School counseling professionals must educate all those who want to impose assessment duties on them. Recently, I worked with an external community group who vigorously defended the need to quantify suicide levels and developed an assessment for school counselors to use. The hair-pulling piece is that this group, external to the school, will not be held responsible if something goes awry; it will be the district and the school counselors. How do we stop other student services personnel and external groups from imposing these dangerous practices on the profession?
If you have advocated against quantifying the lethality of suicide and lost the battle, win the war. Use politically astute language and refuse to negate the risk.
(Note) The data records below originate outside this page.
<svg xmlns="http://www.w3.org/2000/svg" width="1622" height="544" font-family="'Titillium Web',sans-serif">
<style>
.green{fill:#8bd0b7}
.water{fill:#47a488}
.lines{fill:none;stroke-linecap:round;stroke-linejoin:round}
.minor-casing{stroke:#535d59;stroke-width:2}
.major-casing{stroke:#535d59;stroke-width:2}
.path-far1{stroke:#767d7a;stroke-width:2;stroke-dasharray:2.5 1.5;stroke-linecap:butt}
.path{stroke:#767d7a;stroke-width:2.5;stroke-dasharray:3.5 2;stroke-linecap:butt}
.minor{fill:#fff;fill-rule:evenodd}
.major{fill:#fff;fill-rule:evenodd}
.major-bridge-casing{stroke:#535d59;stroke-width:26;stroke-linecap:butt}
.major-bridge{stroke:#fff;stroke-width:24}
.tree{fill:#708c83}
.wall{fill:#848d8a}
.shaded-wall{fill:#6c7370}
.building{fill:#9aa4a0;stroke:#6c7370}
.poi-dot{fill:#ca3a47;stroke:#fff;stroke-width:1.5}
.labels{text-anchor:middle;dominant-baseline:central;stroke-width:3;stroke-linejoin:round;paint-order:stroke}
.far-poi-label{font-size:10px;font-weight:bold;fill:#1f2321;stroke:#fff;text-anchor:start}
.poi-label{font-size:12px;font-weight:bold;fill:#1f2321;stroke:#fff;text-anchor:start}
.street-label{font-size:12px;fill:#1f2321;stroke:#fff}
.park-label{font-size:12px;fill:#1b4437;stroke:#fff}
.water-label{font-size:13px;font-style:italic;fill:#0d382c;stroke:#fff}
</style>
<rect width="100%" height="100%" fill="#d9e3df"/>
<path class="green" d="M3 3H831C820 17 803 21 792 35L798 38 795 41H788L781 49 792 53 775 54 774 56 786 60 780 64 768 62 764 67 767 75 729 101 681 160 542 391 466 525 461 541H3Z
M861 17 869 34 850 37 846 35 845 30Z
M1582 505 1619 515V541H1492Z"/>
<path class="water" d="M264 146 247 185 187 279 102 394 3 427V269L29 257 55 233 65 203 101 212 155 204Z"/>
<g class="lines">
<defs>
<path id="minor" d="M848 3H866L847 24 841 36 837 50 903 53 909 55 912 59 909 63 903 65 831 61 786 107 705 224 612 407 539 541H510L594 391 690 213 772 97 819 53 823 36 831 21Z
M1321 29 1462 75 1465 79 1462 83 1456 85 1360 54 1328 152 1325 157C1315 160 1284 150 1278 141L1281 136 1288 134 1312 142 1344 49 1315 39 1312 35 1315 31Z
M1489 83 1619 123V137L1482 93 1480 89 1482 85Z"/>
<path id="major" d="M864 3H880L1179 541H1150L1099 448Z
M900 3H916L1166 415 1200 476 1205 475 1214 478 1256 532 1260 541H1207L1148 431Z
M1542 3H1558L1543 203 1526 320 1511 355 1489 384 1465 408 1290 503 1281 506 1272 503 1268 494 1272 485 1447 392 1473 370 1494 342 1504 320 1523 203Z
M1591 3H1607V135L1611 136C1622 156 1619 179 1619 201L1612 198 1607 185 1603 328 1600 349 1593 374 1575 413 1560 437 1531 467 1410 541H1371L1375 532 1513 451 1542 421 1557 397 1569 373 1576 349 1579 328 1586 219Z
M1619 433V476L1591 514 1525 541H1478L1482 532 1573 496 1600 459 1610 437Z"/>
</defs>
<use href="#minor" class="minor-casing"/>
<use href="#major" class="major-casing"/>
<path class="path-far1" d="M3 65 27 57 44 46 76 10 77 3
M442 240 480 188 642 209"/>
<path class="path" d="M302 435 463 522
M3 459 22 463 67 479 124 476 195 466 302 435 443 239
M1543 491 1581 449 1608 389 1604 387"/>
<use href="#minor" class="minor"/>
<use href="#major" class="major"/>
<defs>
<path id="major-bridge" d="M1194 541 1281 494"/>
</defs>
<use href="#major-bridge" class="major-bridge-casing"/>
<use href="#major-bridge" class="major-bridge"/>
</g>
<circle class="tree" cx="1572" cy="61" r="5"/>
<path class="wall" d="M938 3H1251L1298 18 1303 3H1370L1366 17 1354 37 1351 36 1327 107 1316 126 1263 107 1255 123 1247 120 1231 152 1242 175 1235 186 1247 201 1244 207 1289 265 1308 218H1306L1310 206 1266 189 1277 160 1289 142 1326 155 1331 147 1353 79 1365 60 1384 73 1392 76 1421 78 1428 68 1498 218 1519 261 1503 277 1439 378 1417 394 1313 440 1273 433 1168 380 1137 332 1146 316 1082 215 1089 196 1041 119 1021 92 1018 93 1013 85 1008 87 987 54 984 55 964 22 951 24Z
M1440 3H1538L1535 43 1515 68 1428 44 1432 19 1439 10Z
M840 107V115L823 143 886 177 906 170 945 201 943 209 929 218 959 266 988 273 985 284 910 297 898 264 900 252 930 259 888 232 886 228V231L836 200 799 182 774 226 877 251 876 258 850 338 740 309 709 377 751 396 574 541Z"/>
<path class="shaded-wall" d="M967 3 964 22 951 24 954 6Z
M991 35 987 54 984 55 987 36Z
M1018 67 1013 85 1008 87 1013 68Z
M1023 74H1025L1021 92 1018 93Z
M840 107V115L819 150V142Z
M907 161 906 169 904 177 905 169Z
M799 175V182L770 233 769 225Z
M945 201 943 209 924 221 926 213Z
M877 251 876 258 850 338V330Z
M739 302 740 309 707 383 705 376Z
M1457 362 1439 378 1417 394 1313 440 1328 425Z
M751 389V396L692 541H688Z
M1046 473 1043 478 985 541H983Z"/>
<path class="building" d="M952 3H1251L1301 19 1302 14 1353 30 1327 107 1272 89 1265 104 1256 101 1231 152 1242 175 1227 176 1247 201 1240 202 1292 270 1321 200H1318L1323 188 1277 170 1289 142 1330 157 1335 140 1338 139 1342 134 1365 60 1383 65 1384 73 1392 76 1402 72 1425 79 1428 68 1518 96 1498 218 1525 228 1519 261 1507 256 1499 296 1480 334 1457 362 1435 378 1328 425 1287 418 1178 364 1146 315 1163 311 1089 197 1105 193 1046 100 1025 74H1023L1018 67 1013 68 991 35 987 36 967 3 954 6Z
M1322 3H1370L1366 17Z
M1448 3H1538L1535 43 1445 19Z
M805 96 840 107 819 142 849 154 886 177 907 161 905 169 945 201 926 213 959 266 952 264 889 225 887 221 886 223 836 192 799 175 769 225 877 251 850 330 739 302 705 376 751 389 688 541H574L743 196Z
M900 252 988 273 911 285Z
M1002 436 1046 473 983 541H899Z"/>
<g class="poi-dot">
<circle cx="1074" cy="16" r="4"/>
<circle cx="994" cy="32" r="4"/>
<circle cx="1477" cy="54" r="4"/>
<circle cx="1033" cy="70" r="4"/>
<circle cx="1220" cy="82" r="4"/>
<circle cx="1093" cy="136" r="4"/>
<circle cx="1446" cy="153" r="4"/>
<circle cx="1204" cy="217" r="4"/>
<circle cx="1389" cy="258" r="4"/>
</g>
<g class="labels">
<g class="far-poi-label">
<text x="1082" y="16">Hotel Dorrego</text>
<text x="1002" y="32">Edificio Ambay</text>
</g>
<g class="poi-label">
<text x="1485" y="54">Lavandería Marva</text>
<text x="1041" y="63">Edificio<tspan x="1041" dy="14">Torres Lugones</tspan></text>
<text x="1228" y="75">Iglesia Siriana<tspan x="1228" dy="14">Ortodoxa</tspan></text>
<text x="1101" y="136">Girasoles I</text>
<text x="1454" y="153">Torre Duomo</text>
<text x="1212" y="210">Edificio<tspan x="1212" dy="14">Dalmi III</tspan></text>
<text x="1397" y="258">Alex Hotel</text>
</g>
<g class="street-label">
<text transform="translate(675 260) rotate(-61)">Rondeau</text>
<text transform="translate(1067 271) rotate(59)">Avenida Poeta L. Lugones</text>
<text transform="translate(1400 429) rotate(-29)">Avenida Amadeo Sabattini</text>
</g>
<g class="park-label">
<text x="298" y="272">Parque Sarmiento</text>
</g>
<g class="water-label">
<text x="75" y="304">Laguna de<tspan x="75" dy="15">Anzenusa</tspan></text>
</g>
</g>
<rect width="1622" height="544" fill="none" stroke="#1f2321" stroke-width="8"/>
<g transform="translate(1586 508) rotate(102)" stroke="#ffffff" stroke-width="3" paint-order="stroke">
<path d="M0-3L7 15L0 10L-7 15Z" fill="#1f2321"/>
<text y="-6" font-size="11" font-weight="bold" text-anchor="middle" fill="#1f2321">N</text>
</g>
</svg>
Use any number of disclaimers in place of “low risk,” such as “unable to assess”; “not enough information”; “unknown, as self-reports are invalid”; “student was not forthcoming”; “peer reports supersede student denial, and this assessment is not as valid as the peer report I received”; “I am not qualified to accurately assess, as it takes multiple approaches and means from the mental health and medical field”; or “my ethical response is to recognize and convey to parents my limitations in knowing what is in your child’s head and heart. Seek outside mental health or medical help for your child.”
Suicide is devastating to all. School counseling professionals owe it to themselves, their district, their students and parents to get their response to suicidal ideation right. Often there are no second chances. Well-meaning but ill-informed advocates of quantifying suicide are placing all of the above at risk. The overarching role for the school counselor is simple; give parents all the information you can to enable them to exercise custody and control over their child. A powerful assessment negating a suicide and wrapped in the dangerous delivery of a friendly conversation has been at the heart of one-too-many court cases with school counselors at the center. If a school district expects or requires you to complete an assessment, remain in your competence level and within your ethical imperative to never assign a child’s lethality as low risk. Sound judgment tells educators, mental health or medical professionals that one can never know from a child’s self-report if they are getting the truth.
School counselors work with students who are developmentally all over the continuum, who rely more on peers as confidants than adults and who are in a setting designed for academic instruction. Suicidal students need a qualified mental health or medical professional who can spend the time needed to learn the history of the suicidal ideation, its context, its frequency/duration, how it has been handled to date, what protective factors are in place, how to increase protective factors and decrease causes. This approach is beyond the nature and function of schools.
School counselors have a very limited role in suicidal ideation. Receive and respond to the outcry, gather as much information to relay to parents as possible, notify parents, involve others to keep the student safe until parents arrive, provide resources, and try to determine if parents are taking the report seriously. Note, there is nothing here about predicting a child’s future.